Auf Beckenbauers scharfe Reaktion gemünzt meinte Schindelmeiser, wenn seine damalige Aussage den Eindruck erweckt haben sollte, «wir wären größenwahnsinnig, kann ich mich dafür nur entschuldigen. So war es nicht gemeint.» Unabhängig von allen gemachten Äußerungen erwartet Beckenbauer von der am 30. Januar beginnenden Rückrunde ein spannendes Titelrennen, das er nicht auf ein Duell zwischen Bayern und Hoffenheim reduzieren will: «Wenn Leverkusen, Schalke oder Bremen eine stabile Rückrunde spielen, können sie durchaus noch eingreifen.»


Sorgen macht sich Beckenbauer um die Nachfolge von Manager Uli Hoeneß, der im November dieses Jahres an seiner Stelle Präsident und Aufsichtsrats-Vorsitzender beim FC Bayern werden soll. «Einer allein kann Uli noch nicht ersetzen. Er hat so viel Verantwortung geschultert, dass man sie in Zukunft möglicherweise auf mehrere Schultern verteilt», meinte der 63-Jährige. Laut Bayern-Chef Karl- Heinz Rummenigge will sich Club schon in der Winterpause Gedanken über die «sehr schwierige Personalie» machen. «Wir können Uli nicht durch einen Nobody ersetzen. Es muss ein Schwergewicht sein, das sich in der Bundesliga und im internationalen Fußball auskennt. Das ist ein sehr limitierter Kreis», sagte Rummenigge in der «Bild»-Zeitung.

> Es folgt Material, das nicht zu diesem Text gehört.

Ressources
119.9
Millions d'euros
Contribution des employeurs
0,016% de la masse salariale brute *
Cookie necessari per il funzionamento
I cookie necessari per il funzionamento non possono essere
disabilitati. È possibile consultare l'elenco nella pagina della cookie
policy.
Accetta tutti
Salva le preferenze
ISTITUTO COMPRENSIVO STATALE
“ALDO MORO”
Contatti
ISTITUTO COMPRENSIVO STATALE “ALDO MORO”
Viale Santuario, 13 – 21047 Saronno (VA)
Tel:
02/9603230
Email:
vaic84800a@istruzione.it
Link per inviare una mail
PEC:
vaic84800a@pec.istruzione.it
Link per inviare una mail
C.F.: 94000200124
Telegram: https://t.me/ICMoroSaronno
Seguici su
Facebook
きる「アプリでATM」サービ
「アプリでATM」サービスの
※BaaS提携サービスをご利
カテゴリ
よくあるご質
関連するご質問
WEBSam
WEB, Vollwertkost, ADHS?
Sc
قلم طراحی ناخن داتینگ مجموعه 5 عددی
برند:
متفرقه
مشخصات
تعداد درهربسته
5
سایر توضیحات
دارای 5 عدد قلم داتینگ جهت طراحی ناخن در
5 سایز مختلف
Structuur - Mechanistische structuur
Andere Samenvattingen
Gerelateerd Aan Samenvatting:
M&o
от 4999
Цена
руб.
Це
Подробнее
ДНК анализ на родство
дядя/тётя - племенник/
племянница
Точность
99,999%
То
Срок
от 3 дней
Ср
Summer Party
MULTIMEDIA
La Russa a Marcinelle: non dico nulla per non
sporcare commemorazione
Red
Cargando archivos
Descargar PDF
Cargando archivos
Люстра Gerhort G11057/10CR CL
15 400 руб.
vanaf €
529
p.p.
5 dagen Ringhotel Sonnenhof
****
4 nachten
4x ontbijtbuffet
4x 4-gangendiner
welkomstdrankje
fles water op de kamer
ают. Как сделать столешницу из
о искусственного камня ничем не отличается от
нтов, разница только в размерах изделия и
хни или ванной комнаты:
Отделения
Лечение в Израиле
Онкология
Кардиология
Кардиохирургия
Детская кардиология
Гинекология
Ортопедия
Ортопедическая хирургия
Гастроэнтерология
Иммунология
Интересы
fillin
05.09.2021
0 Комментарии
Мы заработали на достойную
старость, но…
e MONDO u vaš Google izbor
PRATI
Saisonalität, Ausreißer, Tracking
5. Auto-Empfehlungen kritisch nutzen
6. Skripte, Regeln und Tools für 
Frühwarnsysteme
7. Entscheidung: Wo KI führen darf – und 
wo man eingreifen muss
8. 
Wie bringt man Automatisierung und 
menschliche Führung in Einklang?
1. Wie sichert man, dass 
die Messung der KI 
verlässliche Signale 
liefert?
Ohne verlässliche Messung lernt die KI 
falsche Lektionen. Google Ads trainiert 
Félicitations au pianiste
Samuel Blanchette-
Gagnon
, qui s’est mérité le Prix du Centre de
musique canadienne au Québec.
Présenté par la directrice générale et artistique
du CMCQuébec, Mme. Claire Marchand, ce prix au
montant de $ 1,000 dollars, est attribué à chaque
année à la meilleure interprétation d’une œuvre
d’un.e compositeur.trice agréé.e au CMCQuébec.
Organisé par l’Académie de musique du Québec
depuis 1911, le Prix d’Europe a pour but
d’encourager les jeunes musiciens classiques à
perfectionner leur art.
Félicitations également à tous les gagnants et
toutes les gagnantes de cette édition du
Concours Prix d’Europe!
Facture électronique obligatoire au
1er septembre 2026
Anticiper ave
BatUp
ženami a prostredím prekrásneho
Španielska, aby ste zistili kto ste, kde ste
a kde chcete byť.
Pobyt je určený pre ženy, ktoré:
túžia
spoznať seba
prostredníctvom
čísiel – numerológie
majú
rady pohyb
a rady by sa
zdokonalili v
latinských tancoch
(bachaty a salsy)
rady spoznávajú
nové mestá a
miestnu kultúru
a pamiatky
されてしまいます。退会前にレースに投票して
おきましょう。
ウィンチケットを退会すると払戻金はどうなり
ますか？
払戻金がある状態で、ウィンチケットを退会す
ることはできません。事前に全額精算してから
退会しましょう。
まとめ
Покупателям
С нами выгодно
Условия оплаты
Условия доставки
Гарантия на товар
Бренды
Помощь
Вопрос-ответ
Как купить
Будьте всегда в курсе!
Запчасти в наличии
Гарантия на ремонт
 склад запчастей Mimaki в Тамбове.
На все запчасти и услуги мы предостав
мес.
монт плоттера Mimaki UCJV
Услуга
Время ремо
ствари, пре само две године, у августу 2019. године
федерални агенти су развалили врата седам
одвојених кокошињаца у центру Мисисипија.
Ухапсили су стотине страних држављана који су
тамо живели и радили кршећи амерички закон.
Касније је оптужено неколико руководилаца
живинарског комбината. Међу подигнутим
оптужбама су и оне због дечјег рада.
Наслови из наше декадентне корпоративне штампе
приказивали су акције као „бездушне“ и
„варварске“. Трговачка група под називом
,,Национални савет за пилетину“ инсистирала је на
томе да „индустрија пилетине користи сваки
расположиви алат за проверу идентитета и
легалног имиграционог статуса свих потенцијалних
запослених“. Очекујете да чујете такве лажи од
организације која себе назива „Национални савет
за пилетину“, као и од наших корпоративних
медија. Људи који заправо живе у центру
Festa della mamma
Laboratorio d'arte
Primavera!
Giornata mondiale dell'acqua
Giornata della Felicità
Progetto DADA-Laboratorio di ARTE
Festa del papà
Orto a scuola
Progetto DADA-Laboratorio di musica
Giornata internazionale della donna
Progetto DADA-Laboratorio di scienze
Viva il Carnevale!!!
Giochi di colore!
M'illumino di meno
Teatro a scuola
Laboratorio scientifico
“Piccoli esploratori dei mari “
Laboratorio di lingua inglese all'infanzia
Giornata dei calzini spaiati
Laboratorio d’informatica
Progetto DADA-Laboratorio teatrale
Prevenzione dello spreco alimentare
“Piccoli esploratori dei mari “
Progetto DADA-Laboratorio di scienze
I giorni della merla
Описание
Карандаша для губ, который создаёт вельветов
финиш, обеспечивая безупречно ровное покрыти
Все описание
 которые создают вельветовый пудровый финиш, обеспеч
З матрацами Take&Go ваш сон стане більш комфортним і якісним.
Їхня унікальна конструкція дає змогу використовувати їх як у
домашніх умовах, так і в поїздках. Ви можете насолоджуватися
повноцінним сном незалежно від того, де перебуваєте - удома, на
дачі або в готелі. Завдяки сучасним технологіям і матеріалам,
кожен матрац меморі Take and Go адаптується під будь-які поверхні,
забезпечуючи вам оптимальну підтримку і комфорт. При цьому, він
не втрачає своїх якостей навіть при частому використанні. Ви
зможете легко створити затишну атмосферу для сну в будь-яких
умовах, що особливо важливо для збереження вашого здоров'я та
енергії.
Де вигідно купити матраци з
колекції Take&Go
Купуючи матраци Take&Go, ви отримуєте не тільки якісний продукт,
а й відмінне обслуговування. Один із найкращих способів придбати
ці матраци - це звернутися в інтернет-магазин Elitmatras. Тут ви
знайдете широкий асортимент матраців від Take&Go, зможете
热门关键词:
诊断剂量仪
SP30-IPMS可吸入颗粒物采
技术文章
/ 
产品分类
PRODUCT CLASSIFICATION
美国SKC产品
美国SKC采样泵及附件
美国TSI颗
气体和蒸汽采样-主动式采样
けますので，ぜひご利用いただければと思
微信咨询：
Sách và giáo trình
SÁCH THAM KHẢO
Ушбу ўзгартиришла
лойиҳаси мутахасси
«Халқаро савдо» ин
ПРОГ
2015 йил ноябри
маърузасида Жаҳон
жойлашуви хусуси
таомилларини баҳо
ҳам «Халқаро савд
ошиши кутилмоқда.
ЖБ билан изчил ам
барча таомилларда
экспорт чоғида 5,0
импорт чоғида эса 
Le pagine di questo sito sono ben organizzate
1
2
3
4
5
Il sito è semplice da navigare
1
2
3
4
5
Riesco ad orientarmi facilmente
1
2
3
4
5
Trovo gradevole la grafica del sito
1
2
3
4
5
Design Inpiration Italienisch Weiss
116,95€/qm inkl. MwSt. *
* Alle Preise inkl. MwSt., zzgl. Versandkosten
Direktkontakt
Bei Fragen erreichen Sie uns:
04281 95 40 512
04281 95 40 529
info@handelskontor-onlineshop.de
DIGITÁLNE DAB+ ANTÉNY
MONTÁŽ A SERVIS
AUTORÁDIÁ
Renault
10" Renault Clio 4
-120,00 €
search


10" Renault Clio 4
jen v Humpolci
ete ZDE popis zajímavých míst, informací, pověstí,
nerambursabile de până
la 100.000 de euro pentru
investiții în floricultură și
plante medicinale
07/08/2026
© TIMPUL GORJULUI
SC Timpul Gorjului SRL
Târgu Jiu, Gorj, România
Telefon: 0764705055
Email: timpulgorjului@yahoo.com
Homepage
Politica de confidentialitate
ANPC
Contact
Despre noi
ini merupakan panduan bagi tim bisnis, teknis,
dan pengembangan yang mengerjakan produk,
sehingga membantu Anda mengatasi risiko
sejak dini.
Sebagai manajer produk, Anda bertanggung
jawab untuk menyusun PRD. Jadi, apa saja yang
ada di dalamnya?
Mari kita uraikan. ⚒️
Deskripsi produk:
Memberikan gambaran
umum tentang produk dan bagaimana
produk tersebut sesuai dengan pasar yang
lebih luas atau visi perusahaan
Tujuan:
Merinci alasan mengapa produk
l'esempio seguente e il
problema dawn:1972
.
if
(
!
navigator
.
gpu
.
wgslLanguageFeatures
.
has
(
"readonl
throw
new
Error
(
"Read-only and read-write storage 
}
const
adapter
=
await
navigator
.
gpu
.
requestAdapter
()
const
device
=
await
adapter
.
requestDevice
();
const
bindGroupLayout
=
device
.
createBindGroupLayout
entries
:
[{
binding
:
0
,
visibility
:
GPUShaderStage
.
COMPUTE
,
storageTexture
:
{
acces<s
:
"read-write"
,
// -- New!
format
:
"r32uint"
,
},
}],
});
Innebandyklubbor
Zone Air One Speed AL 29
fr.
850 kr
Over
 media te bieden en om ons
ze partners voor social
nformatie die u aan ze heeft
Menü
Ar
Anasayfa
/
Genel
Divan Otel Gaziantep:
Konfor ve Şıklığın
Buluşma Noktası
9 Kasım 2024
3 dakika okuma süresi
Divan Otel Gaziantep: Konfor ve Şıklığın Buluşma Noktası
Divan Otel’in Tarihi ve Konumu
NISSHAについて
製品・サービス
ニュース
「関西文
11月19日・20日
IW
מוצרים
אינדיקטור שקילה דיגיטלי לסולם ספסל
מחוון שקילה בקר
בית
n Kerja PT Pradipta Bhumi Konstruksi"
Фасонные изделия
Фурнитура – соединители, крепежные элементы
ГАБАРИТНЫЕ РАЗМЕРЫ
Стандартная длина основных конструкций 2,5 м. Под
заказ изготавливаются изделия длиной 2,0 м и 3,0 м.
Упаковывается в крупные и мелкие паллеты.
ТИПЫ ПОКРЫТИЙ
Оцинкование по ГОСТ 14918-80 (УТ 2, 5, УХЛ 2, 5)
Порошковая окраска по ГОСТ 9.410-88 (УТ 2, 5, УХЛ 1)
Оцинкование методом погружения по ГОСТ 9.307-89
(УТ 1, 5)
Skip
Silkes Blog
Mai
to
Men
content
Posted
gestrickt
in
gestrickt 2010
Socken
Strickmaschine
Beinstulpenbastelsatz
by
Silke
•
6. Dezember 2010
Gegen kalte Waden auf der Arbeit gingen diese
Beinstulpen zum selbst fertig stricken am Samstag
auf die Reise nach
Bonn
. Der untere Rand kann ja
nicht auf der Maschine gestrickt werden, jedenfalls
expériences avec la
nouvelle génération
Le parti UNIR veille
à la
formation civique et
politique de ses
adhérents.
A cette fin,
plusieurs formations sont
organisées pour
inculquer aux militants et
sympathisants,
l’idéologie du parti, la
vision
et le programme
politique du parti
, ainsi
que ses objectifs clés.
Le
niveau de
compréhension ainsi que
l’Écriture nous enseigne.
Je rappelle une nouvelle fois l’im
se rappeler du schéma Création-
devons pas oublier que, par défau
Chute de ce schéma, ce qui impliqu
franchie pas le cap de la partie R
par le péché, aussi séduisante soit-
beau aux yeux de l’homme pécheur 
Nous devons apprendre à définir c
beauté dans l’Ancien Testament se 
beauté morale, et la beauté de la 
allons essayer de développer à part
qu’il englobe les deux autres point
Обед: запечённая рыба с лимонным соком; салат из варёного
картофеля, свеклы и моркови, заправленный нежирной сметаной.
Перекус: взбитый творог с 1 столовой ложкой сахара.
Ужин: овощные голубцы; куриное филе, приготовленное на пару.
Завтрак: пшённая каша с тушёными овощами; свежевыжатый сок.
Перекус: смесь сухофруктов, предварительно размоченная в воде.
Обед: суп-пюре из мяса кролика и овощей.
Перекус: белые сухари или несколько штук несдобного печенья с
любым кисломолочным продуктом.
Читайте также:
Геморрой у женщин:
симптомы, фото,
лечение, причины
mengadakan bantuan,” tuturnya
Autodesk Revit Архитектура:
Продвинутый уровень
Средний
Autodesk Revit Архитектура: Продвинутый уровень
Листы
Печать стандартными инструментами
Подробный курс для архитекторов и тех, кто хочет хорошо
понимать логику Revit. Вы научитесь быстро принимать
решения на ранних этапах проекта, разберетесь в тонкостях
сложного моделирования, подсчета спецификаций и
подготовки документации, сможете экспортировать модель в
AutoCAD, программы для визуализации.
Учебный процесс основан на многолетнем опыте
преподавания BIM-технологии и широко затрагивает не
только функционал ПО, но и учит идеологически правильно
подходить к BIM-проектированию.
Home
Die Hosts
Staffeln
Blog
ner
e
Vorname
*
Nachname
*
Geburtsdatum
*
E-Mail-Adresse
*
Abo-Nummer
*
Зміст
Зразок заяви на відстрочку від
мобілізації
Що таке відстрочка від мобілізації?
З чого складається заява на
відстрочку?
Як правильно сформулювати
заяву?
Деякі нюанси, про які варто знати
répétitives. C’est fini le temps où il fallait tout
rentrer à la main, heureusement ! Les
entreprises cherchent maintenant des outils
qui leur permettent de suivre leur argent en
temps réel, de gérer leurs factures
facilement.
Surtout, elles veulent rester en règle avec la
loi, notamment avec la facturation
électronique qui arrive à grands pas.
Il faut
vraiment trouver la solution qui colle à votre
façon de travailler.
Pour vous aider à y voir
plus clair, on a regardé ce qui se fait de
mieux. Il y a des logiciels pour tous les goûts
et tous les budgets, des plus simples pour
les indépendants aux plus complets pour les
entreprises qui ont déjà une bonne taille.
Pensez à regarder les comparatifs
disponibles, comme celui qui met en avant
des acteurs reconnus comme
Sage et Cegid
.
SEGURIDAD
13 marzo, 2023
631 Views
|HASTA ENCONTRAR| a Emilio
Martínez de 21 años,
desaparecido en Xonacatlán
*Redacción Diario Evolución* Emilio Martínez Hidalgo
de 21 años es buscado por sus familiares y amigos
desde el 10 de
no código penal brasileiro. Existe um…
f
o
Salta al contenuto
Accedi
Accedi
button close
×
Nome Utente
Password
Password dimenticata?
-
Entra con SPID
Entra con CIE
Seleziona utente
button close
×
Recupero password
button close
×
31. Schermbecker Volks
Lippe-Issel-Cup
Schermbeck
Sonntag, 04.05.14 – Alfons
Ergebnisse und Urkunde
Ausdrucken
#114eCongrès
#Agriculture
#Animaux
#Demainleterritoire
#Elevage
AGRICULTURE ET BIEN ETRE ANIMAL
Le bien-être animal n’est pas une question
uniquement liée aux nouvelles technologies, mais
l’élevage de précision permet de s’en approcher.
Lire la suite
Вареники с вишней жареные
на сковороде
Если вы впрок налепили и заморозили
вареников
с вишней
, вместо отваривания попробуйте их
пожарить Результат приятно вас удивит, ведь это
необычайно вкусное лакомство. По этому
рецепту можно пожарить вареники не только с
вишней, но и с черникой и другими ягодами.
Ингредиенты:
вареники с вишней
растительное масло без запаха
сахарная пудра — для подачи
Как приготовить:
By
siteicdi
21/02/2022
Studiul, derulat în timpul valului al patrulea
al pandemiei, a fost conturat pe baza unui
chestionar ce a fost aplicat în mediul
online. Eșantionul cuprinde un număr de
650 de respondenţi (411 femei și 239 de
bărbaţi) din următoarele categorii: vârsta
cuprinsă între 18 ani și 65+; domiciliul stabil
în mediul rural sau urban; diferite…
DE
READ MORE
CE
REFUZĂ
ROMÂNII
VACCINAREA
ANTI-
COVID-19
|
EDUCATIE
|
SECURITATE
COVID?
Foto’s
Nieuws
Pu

Der immer wieder als Kandidat gehandelte Ex-Nationaltorwart Oliver Kahn steht für die Hoeneß-Nachfolge vorerst nicht zur Verfügung. «Also, was ich 2009 alles vorhabe - da ist es schwer vorstellbar», sagte der ehemalige Bayern-Kapitän, der durch seinen Job als ZDF- Experte, ein Fußball-Projekt in Asien und eine TV-Show ausgebucht ist. Spekulationen über Werder Bremens Sportdirektor Klaus Allofs als Hoeneß-Erbe will Rummenigge nicht in Gang setzen, «aber ich mag ihn sehr und schätze seine Arbeit.»